There was some basis for Aiyar’s tirade. Gandhi’s support had been dwindling for some time; the nonviolent army of Indians willing to step forward yet again and volunteer for the “self-suffering” that came with service as willing
satyagrahis
—offering themselves as fodder, that is, for his campaigns of civil disobedience against unjust racial laws, by courting arrest, going to jail, thereby losing jobs, seeing businesses fail—had visibly shrunk to the point that it hardly exceeded his own family and a band of loyal Tamil supporters in Johannesburg, members of what was called the
Tamil Benefit Society. The campaigns had pushed the government into compromises, but these fell many leagues short of the aspirations of the more emboldened Indians for rights of full citizenship; and the authorities had repeatedly stalled and reneged on the meager promises they’d made.

For all that, 1913 was to prove a turning point. Gandhi’s experience
over two decades in Africa is replete with turning points in his inner life, but this is the one in his public life, in the political sphere, that best explains his subsequent readiness and ability to reach for national leadership in India. He might have faded into semi-oblivion if he’d returned to India in 1912. His final ten months in South Africa, though, transformed his sense of what was possible for him and those he led.

It was only then that he allowed himself to engage directly with the “coolies” he’d described twenty years earlier in his first letter to a newspaper in Pretoria. These were the most oppressed Indians working on sugar plantations, in the coal mines, and on the railroad under renewable five-year contracts of indenture that gave them rights and privileges only slightly less flimsy than those of chattel. A colonial officer with the title “Protector of Immigrants” had a statutory duty to make sure that these “semi-slaves,” as Gandhi termed them, were not overworked or underfed in violation of the letter of their labor contracts. But the records show that the putative protector more commonly served as an enforcer on behalf of plantation owners and other contract holders. Under the indenture system, it was a crime for a laborer to leave his place of employment without authorization: not only could he lose his job; he could be clapped in jail and even flogged. Yet, for a spell of only several weeks in November 1913, in a collective spasm of resentment and hope, what had been unthinkable happened: thousands of these indentured Indians walked off the mines, plantations, and railroad to follow Gandhi in the greatest and last of his campaigns of nonviolent resistance in South Africa.

= TASKS TO COMPLETE =
1. Answer these questions from the passage on Gandhi in South Africa:
(a) What was the group of loyal Tamil supporters in Johannesburg called?
(b) What title did the colonial officer charged with overseeing indentured laborers hold?
(c) In what month and year did thousands of indentured Indians walk off their jobs to follow Gandhi?
2. Go on with the passage on Gandhi in South Africa, starting after its final sentence.
The items that follow the text come from a separate source.

= DATASET EXTRACT =
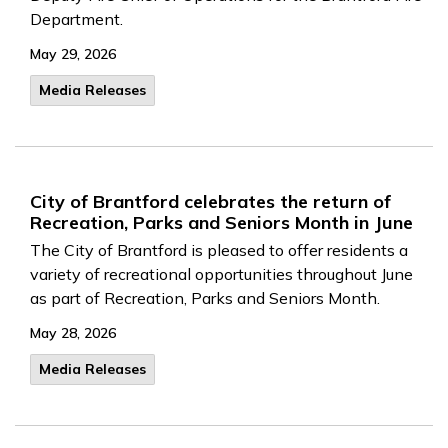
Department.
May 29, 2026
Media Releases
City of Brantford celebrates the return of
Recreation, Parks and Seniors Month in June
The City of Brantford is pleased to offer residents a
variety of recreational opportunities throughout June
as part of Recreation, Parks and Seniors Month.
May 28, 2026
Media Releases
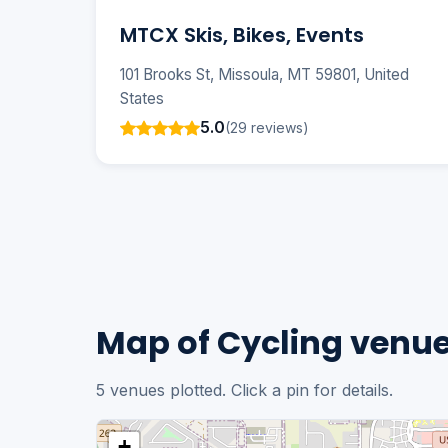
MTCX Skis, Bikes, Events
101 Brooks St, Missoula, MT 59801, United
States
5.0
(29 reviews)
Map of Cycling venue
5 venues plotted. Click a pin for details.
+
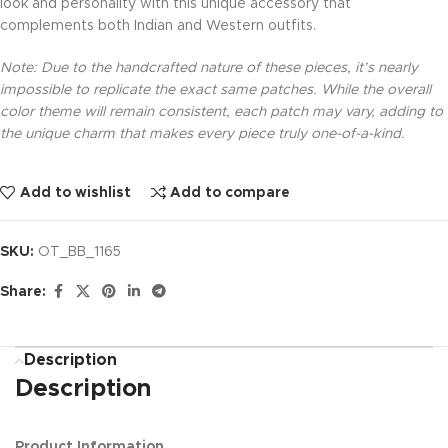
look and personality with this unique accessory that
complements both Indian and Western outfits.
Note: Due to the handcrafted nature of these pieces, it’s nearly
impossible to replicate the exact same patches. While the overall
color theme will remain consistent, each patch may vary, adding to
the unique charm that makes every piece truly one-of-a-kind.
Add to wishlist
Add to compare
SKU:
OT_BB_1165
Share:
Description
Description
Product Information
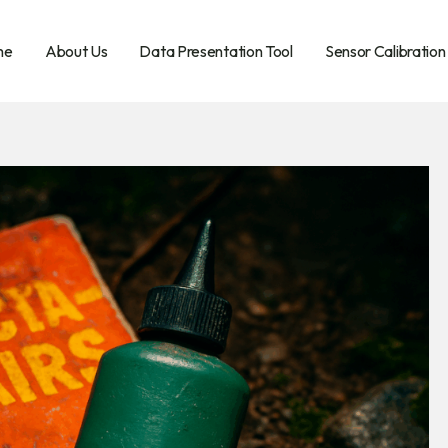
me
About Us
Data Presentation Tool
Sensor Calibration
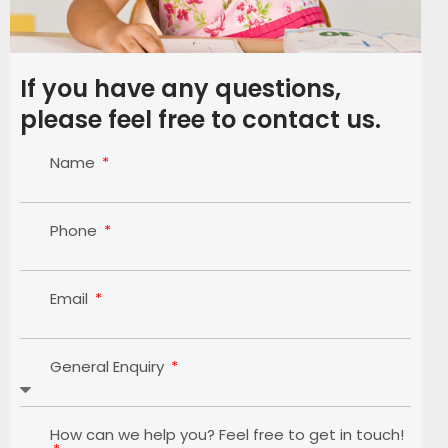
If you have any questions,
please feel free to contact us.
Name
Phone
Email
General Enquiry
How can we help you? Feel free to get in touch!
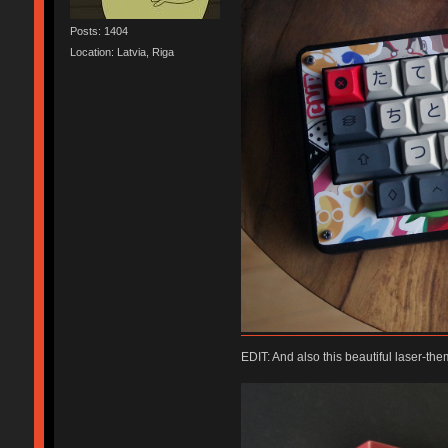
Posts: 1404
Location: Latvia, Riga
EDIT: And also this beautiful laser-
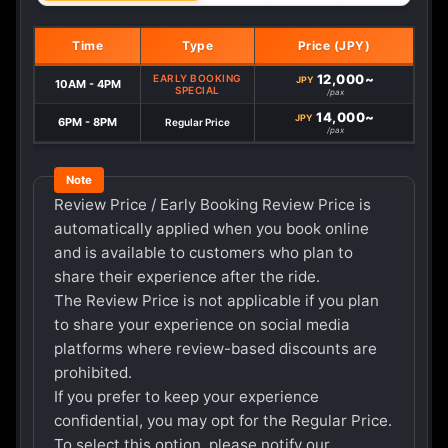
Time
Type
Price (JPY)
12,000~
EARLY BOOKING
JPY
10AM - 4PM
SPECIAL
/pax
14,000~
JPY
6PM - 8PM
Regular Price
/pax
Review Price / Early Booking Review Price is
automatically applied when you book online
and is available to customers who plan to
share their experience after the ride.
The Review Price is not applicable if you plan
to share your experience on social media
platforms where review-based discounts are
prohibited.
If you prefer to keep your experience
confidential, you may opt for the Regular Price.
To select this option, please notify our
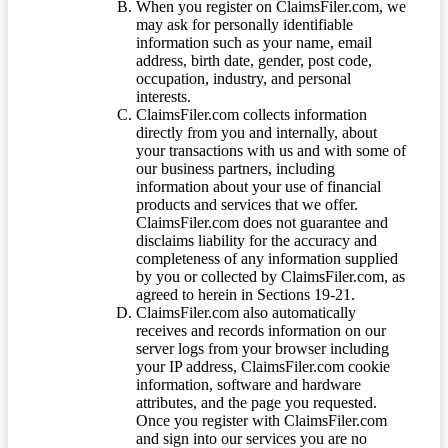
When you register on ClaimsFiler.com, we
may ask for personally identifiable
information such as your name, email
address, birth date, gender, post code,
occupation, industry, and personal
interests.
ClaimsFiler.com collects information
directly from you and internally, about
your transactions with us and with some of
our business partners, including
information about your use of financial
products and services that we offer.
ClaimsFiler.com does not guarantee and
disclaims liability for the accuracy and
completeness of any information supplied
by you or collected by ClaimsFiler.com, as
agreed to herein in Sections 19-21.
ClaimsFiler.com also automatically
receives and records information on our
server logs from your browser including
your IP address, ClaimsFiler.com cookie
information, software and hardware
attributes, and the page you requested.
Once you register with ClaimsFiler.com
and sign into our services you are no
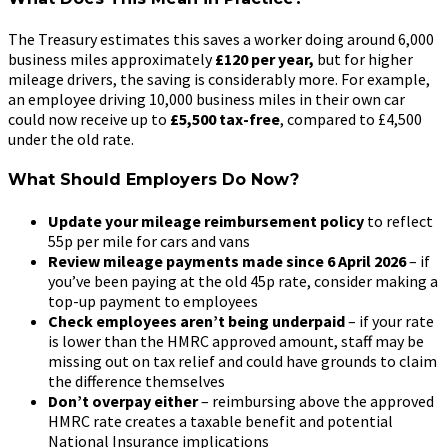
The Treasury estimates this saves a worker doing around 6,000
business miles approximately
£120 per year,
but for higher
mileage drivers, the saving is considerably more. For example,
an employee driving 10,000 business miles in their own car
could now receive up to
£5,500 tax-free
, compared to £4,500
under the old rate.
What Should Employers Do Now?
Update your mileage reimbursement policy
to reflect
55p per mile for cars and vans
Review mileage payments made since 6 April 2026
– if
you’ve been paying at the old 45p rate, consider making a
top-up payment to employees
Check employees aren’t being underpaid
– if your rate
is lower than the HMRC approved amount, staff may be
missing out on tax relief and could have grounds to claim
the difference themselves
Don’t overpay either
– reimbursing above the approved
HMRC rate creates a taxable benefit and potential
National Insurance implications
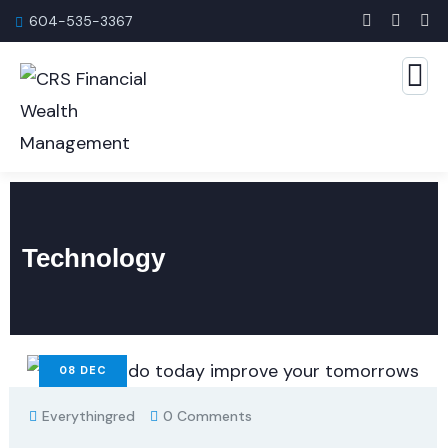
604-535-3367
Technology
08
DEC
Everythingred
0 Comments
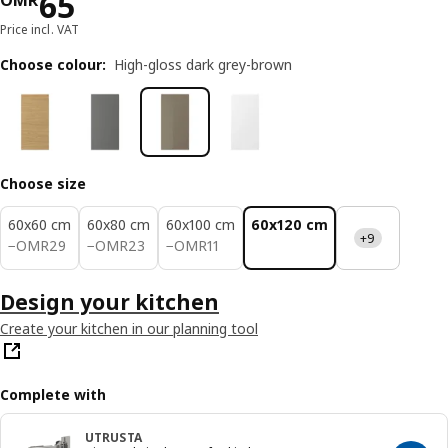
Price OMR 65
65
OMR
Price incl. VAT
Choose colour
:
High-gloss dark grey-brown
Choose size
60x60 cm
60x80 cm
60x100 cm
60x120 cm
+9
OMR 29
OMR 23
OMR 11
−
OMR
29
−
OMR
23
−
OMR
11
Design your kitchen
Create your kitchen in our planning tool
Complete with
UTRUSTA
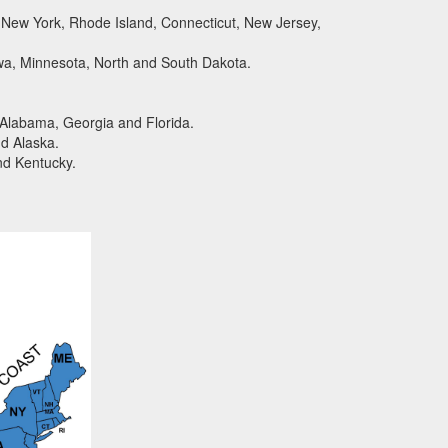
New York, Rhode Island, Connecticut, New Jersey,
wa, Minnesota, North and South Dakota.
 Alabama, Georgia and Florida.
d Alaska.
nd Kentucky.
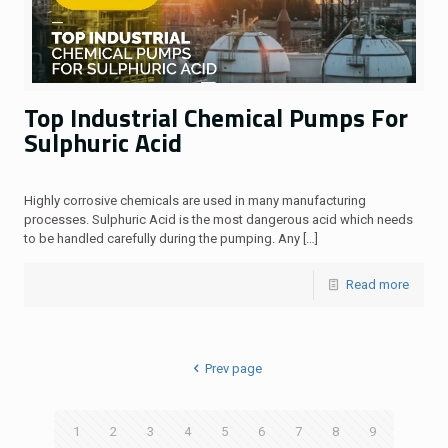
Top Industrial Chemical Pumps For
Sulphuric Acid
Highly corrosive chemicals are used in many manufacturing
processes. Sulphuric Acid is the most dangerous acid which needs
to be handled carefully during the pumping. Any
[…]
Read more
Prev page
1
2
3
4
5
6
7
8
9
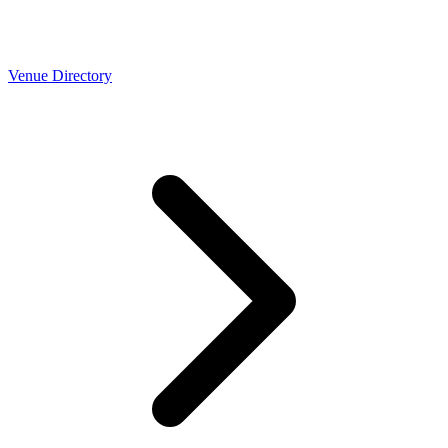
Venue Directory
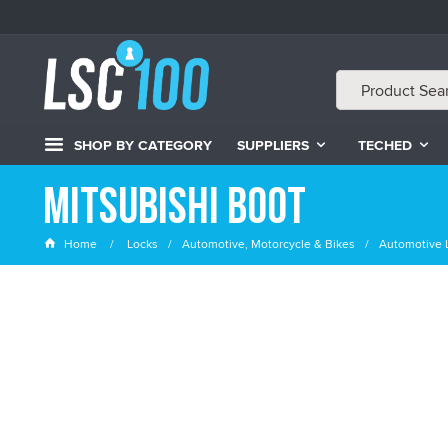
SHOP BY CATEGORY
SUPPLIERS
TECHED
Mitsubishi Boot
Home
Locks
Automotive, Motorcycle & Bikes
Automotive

= EXERCISE RESPONSES =
1.
(a) The Tamil Benefit Society.
(b) "Protector of Immigrants."
(c) November 1913.

2.
For their leader it was a sudden and radical change in tactics, a calculated risk: in part a result of events accelerating out of his control, transforming and renewing his own sense of his constituency, his sense of who it was he actually represented, for whom it was he actually spoke. If Gandhi had gone home at the start of that year as he’d originally hoped, it’s questionable whether he would ever have been able to conceive of, let alone effect, such a mass mobilization. Instead, he returned to India in 1915 with an experience no other Indian leader had yet known.

He hadn’t seen it coming. In June 1913 he outlined his expectations for this final struggle in a letter to Gopal Krishna Gokhale, the statesmanlike and moderate Indian leader whom he’d taken as a mentor years before and to whom he was now hoping to apprentice himself on his return. Gokhale had just visited South Africa, where he’d been hailed by
whites as well as Indians as a tribune of the empire. “
So far as I can judge at present 100 men and 30 women will start the struggle,” Gandhi wrote. “As time goes on, we may have more.” (
Reminiscing, many years later, he would remark that the number with whom he actually started was only 16.) As late as October 1913,
Indian Opinion
flatly declared: “
The indentured Indians will not be invited to join the general struggle.”

Then, just two days after the date on that issue, Gandhi showed up in the coal-mining town of Newcastle in northern Natal to address indentured laborers who’d already started to leave the mines. He had shaved his head, and for the first time at a political event in South Africa the former lawyer dressed in Indian garb, showing his allegiance to the laborers by donning their attire.


It was a bold, dangerous and momentous step,”
Indian Opinion
commented a week later. “Such concerted action had not been tried before with men who are more or less ignorant. But with passive resistance nothing is too dangerous or too bold so long as it involves suffering by themselves and so long as in their methods they do not use physical force.” This sounds like a passage Gandhi himself may have dictated in the full flush of the movement. The condescending reference to the ignorance of the strikers is a consistent Gandhian note.
Later, back in India, he would regularly speak of the “dumb millions” in summoning the national movement to work for the poorest of the poor, or, on an occasion when he contemplated with some irony the scope of his influence, of “
the numberless men and women who have childlike faith in my wisdom.” On this South African test run for satyagraha as a form of mass mobilization, the hint of concern that the dumb and childlike could lapse into violence foreshadows the Gandhi who would write, after his first call for a national movement of noncooperation with British rule in India ended in a spasm of arson and killing, “
I know that the only thing that the Government dreads is the huge majority I seem to command. They little know that I dread it more than they.”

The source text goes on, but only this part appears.